DOCUMENT EXTRACT:
51. While initiatives and actions are taken to ensure the realization of ASEAN integration by 2015, we should not lose sight of what we envision of ASEAN beyond 2015. It is especially crucial at this juncture to think of what ASEAN will be after 2015.

52. Our work these days and our expectations of how things will evolve may inspire us to think of ASEAN beyond 2015 which is competitive, fairly equal, inclusive, green, sustainable and resilient. Noting that there remain different levels of development among and within Member States, and the consolidation of regional economic integration will continue internally and with ASEAN’s strategic partners, we may think of adopting multi-track and multi-speed approaches to deepening economic integration among ASEAN Member States and its Dialogue Partners. We may instruct Ministers to develop such an idea and report back to us when we meet in November this year.

ASEAN Socio-Cultural Community


Engagement and Participation of the People

53. The development of a sense of ownership of and belonging to ASEAN among the region’s peoples is a necessity. We encourage the increased constructive participation of civil society, including the youth, in the ASEAN community-building. We therefore pledged to continue and develop regular interaction with the people with the aim of developing a people-oriented organization. We reiterated our determination to promote constructive dialogue and stronger partnership with civil society in various sectors of cooperation.

54. We noted the need to launch more endeavours to promote interaction between ASEAN and the people, which will bring ASEAN closer to the people and vice versa. We further encouraged the organization of activities that not only raise public awareness of ASEAN, but, more importantly, engage and empower the people. We took note of the initiatives of the Secretary-General to offer flagship projects to the Chair.

55. We welcomed Indonesia’s invitation for ASEAN Member States to participate in the ASEAN Fair, to be held in Bali in conjunction with the 19th ASEAN Summit and Related Summits, in November 2011. The Fair will bring together many elements of society in various activities that demonstrate the nature of ASEAN as being of the people, by the people and for the people.

56. We acknowledged the importance of the participation of civil society in the attainment of the ASEAN Community by 2015. We pledged to promote constructive dialogue and establish stronger partnership and active collaboration with civil society in various sectors of cooperation. We welcomed the initiative of civil societies in ASEAN that made a robust contribution to ASEAN Community building and noted the successful convening of the 7th ASEAN Civil Society Conference/ASEAN People’s Forum in Jakarta, Indonesia on 3- 5 May 2011.

DATA RECORDS:
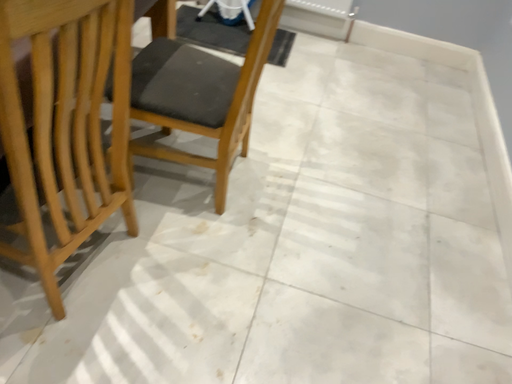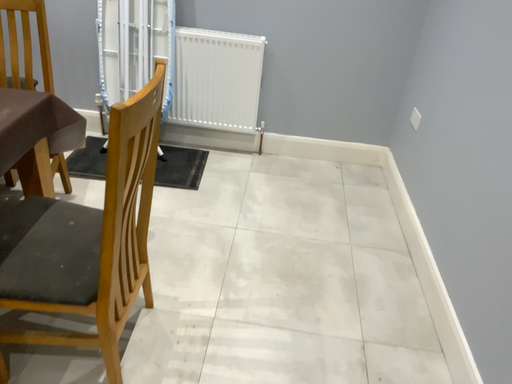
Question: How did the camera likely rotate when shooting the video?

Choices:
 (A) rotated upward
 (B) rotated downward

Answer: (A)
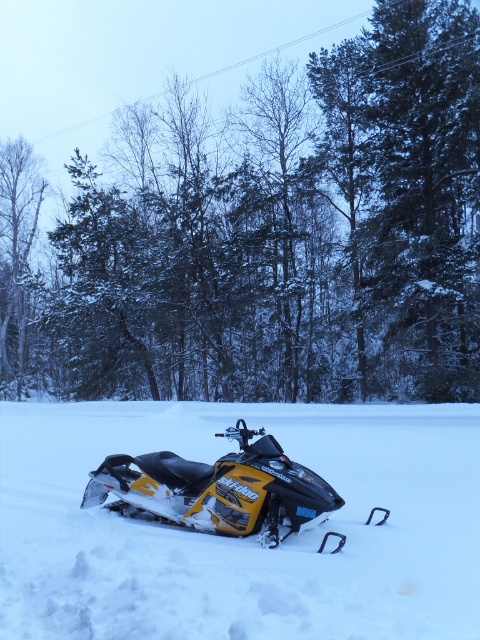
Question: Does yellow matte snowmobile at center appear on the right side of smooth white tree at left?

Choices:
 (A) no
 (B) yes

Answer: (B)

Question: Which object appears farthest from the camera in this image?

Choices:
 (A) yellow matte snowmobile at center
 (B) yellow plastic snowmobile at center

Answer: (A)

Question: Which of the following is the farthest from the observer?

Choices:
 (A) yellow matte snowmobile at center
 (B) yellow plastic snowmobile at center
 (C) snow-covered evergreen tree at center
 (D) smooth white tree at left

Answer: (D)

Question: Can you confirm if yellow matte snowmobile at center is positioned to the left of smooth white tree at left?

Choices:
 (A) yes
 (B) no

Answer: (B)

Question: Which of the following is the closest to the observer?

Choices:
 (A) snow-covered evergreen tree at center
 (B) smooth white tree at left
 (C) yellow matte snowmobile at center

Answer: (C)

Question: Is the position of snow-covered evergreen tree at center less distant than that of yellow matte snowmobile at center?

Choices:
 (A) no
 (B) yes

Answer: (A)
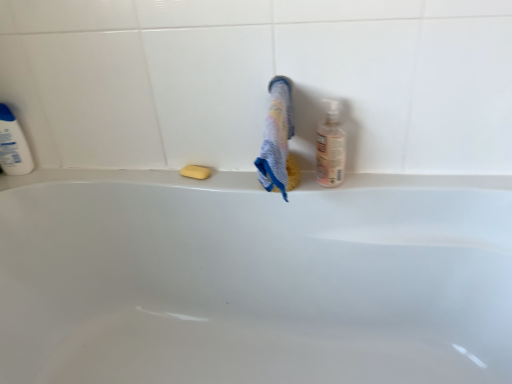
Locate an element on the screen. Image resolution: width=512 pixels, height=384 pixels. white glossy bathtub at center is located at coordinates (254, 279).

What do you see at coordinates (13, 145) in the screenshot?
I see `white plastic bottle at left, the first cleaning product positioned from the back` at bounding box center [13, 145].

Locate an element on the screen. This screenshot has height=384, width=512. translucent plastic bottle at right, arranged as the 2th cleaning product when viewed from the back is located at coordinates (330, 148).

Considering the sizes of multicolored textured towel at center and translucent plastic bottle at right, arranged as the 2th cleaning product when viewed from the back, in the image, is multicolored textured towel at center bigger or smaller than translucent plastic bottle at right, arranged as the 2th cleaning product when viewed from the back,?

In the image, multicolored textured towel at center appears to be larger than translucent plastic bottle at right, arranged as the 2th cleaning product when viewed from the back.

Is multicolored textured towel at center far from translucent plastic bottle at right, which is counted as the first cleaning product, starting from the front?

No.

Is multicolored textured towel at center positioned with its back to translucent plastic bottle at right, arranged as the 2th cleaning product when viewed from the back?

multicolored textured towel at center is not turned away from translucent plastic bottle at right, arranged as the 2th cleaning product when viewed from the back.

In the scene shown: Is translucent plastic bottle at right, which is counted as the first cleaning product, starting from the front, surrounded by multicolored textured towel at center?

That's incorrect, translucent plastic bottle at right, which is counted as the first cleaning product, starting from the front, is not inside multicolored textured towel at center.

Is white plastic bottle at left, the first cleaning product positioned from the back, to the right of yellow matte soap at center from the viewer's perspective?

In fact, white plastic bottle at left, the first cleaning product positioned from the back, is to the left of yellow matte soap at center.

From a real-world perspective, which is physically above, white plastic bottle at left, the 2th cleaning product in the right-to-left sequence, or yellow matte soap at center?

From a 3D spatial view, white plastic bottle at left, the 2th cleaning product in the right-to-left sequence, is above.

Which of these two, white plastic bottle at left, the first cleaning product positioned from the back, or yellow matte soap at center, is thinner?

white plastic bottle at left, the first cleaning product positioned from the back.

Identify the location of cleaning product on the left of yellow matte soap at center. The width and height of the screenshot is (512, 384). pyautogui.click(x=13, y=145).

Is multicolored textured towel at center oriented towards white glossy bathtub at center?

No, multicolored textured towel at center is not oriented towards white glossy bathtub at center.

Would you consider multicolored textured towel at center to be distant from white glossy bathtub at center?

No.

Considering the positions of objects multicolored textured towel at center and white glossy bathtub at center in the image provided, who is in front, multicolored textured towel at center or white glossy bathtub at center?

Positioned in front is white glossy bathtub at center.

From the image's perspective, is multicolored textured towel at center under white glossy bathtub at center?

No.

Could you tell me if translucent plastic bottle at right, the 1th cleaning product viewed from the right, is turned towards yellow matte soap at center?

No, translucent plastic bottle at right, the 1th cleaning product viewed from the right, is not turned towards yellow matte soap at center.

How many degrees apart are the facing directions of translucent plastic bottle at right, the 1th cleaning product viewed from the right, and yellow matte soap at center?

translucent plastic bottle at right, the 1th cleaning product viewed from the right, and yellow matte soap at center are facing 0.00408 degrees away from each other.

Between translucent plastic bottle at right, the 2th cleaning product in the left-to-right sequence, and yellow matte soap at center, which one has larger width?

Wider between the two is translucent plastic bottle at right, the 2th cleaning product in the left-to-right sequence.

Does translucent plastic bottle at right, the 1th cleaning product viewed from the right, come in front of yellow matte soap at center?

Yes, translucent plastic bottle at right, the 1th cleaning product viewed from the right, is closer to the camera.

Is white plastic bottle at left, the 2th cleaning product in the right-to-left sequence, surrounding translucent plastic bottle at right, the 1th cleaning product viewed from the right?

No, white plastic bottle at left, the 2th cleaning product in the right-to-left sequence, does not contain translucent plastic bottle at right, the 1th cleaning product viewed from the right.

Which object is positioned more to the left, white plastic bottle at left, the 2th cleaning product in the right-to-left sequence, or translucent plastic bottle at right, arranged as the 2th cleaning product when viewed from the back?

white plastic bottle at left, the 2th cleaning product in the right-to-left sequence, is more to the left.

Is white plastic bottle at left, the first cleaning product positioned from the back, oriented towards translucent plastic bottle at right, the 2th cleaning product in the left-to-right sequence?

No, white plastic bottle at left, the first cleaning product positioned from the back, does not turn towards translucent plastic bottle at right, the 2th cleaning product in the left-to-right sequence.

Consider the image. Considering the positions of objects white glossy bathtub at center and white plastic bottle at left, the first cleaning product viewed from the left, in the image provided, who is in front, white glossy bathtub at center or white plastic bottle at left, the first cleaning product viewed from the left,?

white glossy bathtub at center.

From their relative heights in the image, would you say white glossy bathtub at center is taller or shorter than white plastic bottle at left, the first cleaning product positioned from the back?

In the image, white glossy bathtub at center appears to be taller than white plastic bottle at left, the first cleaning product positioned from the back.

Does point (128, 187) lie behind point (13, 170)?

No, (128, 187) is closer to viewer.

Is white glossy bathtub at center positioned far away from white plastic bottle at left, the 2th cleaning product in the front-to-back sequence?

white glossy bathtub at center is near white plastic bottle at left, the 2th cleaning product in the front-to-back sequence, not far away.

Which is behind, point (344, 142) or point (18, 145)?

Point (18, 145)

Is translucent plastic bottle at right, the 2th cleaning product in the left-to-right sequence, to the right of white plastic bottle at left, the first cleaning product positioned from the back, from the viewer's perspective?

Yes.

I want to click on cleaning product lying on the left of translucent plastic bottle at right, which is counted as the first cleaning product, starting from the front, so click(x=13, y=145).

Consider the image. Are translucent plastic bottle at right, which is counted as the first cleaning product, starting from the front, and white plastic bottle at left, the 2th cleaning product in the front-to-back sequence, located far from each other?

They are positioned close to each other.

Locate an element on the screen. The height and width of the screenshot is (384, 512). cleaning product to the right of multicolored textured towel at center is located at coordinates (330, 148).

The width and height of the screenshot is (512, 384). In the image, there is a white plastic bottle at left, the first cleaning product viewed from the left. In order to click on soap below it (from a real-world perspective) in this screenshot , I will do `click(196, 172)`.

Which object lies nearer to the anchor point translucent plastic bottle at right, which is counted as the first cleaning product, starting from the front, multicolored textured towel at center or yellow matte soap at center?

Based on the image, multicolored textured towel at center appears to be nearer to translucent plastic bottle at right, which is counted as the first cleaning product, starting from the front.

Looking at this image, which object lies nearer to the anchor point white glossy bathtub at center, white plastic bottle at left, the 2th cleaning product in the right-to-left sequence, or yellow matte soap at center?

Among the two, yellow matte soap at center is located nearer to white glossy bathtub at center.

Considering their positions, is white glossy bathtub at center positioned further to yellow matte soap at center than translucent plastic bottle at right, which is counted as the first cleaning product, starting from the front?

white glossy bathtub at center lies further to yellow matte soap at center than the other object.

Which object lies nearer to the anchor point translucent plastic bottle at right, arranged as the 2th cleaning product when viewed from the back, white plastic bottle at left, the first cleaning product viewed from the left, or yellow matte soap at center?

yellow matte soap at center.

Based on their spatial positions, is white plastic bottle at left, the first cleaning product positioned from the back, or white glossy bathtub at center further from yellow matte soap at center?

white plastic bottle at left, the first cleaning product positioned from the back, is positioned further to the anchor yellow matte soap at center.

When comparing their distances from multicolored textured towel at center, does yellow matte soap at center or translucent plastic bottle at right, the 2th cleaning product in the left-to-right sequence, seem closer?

TASKS TO PERFORM:
1. Can you rewrite the stretch of the ASEAN statement from "52. Our work" through "November this year." with "Ministers" changed to "Senior Officials"?
2. What comes next in the ASEAN statement, picking up after its last paragraph?

ANSWERS PROVIDED:
1.
52. Our work these days and our expectations of how things will evolve may inspire us to think of ASEAN beyond 2015 which is competitive, fairly equal, inclusive, green, sustainable and resilient. Noting that there remain different levels of development among and within Member States, and the consolidation of regional economic integration will continue internally and with ASEAN’s strategic partners, we may think of adopting multi-track and multi-speed approaches to deepening economic integration among ASEAN Member States and its Dialogue Partners. We may instruct Senior Officials to develop such an idea and report back to us when we meet in November this year.

2.
Disaster Management

57. Aware of the urgency to improve regional coordination in disaster preparedness and response, we agreed to strengthen the existing arrangements such as the ASEAN Agreement on Disaster Management and Emergency Response (AADMER) and the ASEAN Coordinating Centre for Humanitarian Assistance on disaster management (AHA Centre). We agreed to reinforce the role of the Secretary-General of ASEAN as ASEAN’s humanitarian assistance coordinator and to encourage greater civilian-military coordination on humanitarian assistance and disaster relief.

58. The soft launch of the AHA Centre on 27 January 2011 showcased the realization of ASEAN efforts at effective response to and management of disasters. We further tasked our relevant Ministers to expedite the full operation of the AHA Centre and emphasized the importance of concerted efforts by all stakeholders as well as support from partners and donors to achieve this goal. We reaffirmed our commitment to ensure the effective operation of the AHA Centre. We cited the contributions and commitment of ASEAN external partners to ensure the effective implementation of the Centre which would be complemented by the activities of the WFP Humanitarian Response Depot in Subang and Thailand’s offer to develop Utapao airport facilities to support rapid deployment of assets in the event of a disaster in the region. By enhancing our collective efforts, we moved closer to achieving our goal of building disaster-resilient societies and towards a safer community by the year 2015.

59. We welcomed the successful holding of the ASEAN Regional Forum Disaster Relief Exercise (ARF DiREx) 2011 in Manado, Indonesia on 14-19 March 2011 and concluded that the Exercise had promoted contributed to cooperation and coordination between civilian and military authorities on disaster management in the Asia Pacific region. We noted the willingness of the Asian Disaster Preparedness Center (ADPC) in Thailand to work with partners to do a regional stock take of HADR facilities and capabilities in the region.

60. Following the Special ASEAN-Japan Ministerial Meeting in April 2011, we emphasized the need to further strengthen existing disaster management cooperation under the various regional mechanisms, including ASEAN Plus Three, EAS, ARF, and ADMM Plus, as well as periodic holding of Disaster Relief Exercises. In addition, we underlined the need to strengthen such cooperation through sharing of exercises and lessons-learned as well as conducting training and capacity building programs for disaster preparedness, emergency response, relief, and reconstruction efforts.

Migrant Workers

61. We reaffirmed our commitment to implement the ASEAN Declaration on the Protection and Promotion of the Rights of Migrant Workers adopted in Cebu at the 12th ASEAN Summit in 2007.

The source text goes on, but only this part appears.